Pengadilan memutuskan bahwa Rotondo harus membayar denda sebesar 450.000 dolar Australia, atau sekitar Rp4,9 miliar (eSafety Commissioner, 2025). Intensi kriminal Rotondo diperkuat dengan upayanya untuk membuat laman web MrDeepFakes (The Guardian, Josh Taylor, 26 Mei 2025). 

Sebagaimana yang telah dijelaskan sebelumnya, Rotondo memang menghasilkan imaji yang tidak terikat dengan identitas siapapun, namun demikian, aksi noetik Rotondo sudah cukup membuktikan mens rea yang diwujudkan dalam actus reus-nya membuat laman web yang berisi deepfake. Virtualitas yang dihadirkan oleh Rotondo bersifat negatif, dan bahkan destruktif, karena dapat menjadi preseden dari aksi kejahatan semacam ini.

Sebagai penutup, perkembangan kecerdasan buatan menyingkap paradoks mendasar dalam peradaban digital: semakin canggih teknologi meniru kenyataan, semakin kabur pula batas antara manusia, citra, dan tindakan. 
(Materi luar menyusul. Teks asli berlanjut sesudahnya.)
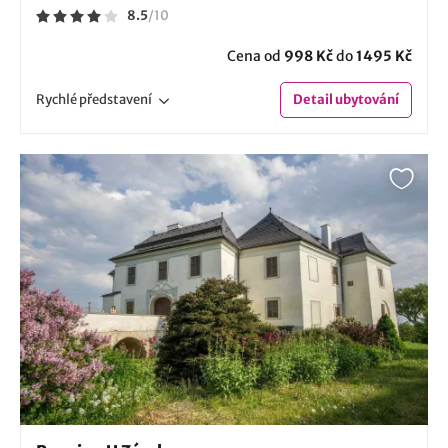
8.5
/
10
Cena od
998 Kč
do
1495 Kč
Rychlé
představení
Detail
ubytování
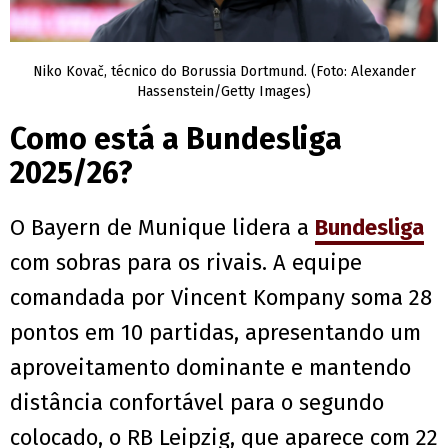
Niko Kovač, técnico do Borussia Dortmund. (Foto: Alexander
Hassenstein/Getty Images)
Como está a Bundesliga
2025/26?
O Bayern de Munique lidera a
Bundesliga
com sobras para os rivais. A equipe
comandada por Vincent Kompany soma 28
pontos em 10 partidas, apresentando um
aproveitamento dominante e mantendo
distância confortável para o segundo
colocado, o RB Leipzig, que aparece com 22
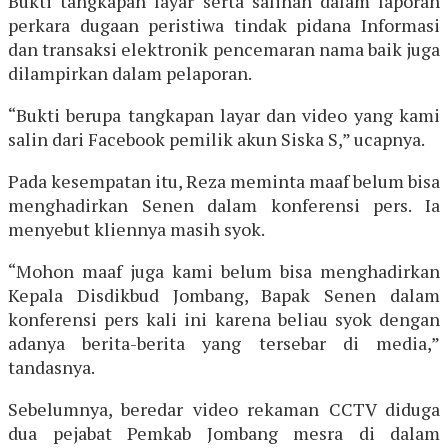
Bukti tangkapan layar serta salinan dalam laporan
perkara dugaan peristiwa tindak pidana Informasi
dan transaksi elektronik pencemaran nama baik juga
dilampirkan dalam pelaporan.
“Bukti berupa tangkapan layar dan video yang kami
salin dari Facebook pemilik akun Siska S,” ucapnya.
Pada kesempatan itu, Reza meminta maaf belum bisa
menghadirkan Senen dalam konferensi pers. Ia
menyebut kliennya masih syok.
“Mohon maaf juga kami belum bisa menghadirkan
Kepala Disdikbud Jombang, Bapak Senen dalam
konferensi pers kali ini karena beliau syok dengan
adanya berita-berita yang tersebar di media,”
tandasnya.
Sebelumnya, beredar video rekaman CCTV diduga
dua pejabat Pemkab Jombang mesra di dalam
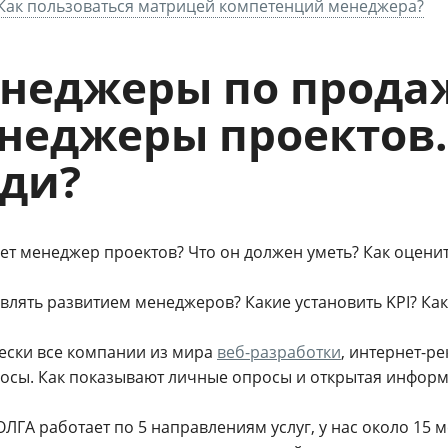
Как пользоваться матрицей компетенций менеджера?
неджеры по продаж
неджеры проектов…
ди?
ет менеджер проектов? Что он должен уметь? Как оцени
авлять развитием менеджеров? Какие установить KPI? Ка
ески все компании из мира
веб-разработки
, интернет-р
росы. Как показывают личные опросы и открытая информ
ГА работает по 5 направлениям услуг, у нас около 15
Dunia virtual yang dibangun oleh algoritma bukan lagi sekadar refleksi dari realitas, melainkan ruang otonom yang memiliki logika dan konsekuensi sendiri. Dalam ruang inilah, hukum ditantang untuk tidak lagi berpijak semata pada keberadaan material, melainkan juga pada relasi intensional yang menghubungkan niat dan tindakan di balik representasi digital. 

Dengan demikian, masa depan penegakan hukum menuntut pemahaman baru tentang manusia yang kini hidup dalam dua dunia, yang fisik dan yang virtual, serta keberanian untuk merumuskan kembali makna tanggung jawab di tengah kaburnya identitas dan intensi di era kecerdasan buatan.